Profit growth over the past year has been robust, with profits rising by 115.4%, yet this has not been reflected in the stock price, which has fallen by nearly half. This divergence between earnings growth and market valuation highlights the cautious stance investors have taken towards the company.
Technical Indicators and Price Momentum
The stock’s position below all major moving averages signals a bearish trend, with no immediate technical support evident. The three-day consecutive decline and underperformance relative to the sector suggest continued selling pressure. The broader market’s weakness, particularly the Sensex’s recent losses, has likely exacerbated the stock’s downward trajectory.

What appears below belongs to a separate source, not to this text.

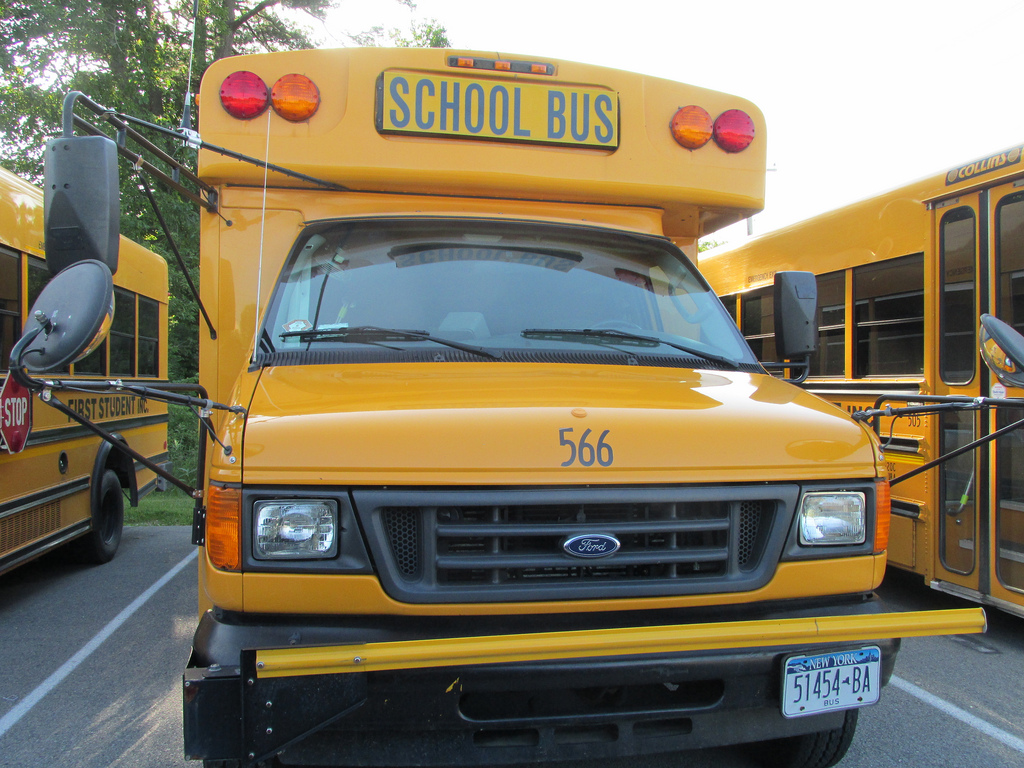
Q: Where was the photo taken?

Given the current price of Rs.12.86, the stock is trading at a substantial discount to its 52-week high of Rs.26.83, reflecting a near 52% decline from its peak. This level marks a critical point for the stock, representing the lowest valuation in the past year.
Summary of Key Metrics
To summarise, Compucom Software Ltd’s key financial and market metrics as of 21 Jan 2026 are:
- 52-Week Low Price: Rs.12.86
- 52-Week High Price: Rs.26.83
- One-Year Return: -48.50%
- Mojo Score: 40.0 (Sell Grade)
- Debt to Equity Ratio (Average): 0.01
- PAT Growth (9M Sep 2025): 500.00%
- ROE: 2.3%
- Price to Book Value: 0.8
- PEG Ratio: 0.3
The stock’s current valuation and performance metrics reflect a company facing challenges in translating earnings growth into market confidence, compounded by sectoral and broader market pressures.